Question 37: The x – t graph of a particle performing simple harmonic motion is shown in the figure. The acceleration of the particle at t=2 \mathrm{~s} is :
(1) \frac{\pi^{2}}{16} \mathrm{~m} \mathrm{~s}^{-2}
(2) -\frac{\pi^{2}}{16} \mathrm{~m} \mathrm{~s}^{-2}
(3) \frac{\pi^{2}}{8} \mathrm{~m} \mathrm{~s}^{-2}
(4) -\frac{\pi^{2}}{8} \mathrm{~m} \mathrm{~s}^{-2}
Answer: Option (2)
Explanation:
From the given x–t graph, the maximum displacement of the particle is 1 \mathrm{~m}, which is the amplitude.
The particle reaches maximum displacement at t=2 \mathrm{~s}.

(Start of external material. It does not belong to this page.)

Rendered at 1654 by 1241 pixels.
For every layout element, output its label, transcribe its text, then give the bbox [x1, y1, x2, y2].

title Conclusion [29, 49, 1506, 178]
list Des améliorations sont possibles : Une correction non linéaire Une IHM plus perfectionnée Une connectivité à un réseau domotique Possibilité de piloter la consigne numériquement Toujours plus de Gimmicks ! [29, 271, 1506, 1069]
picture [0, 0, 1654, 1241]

In simple harmonic motion, maximum displacement occurs at one-fourth of the time period.
Hence, the time period is T=4 \times 2 = 8 \mathrm{~s}.
The angular frequency is given by \omega=\frac{2\pi}{T}.
Substituting T=8, we get \omega=\frac{2\pi}{8}=\frac{\pi}{4} \mathrm{~rad\,s^{-1}}.
In simple harmonic motion, acceleration is given by a=-\omega^{2} x.
At t=2 \mathrm{~s}, the displacement is x=+1 \mathrm{~m}.
Therefore, a=-\left(\frac{\pi}{4}\right)^{2} \times 1.
So, a=-\frac{\pi^{2}}{16} \mathrm{~m} \mathrm{~s}^{-2}.
Hence, the correct answer is Option (2).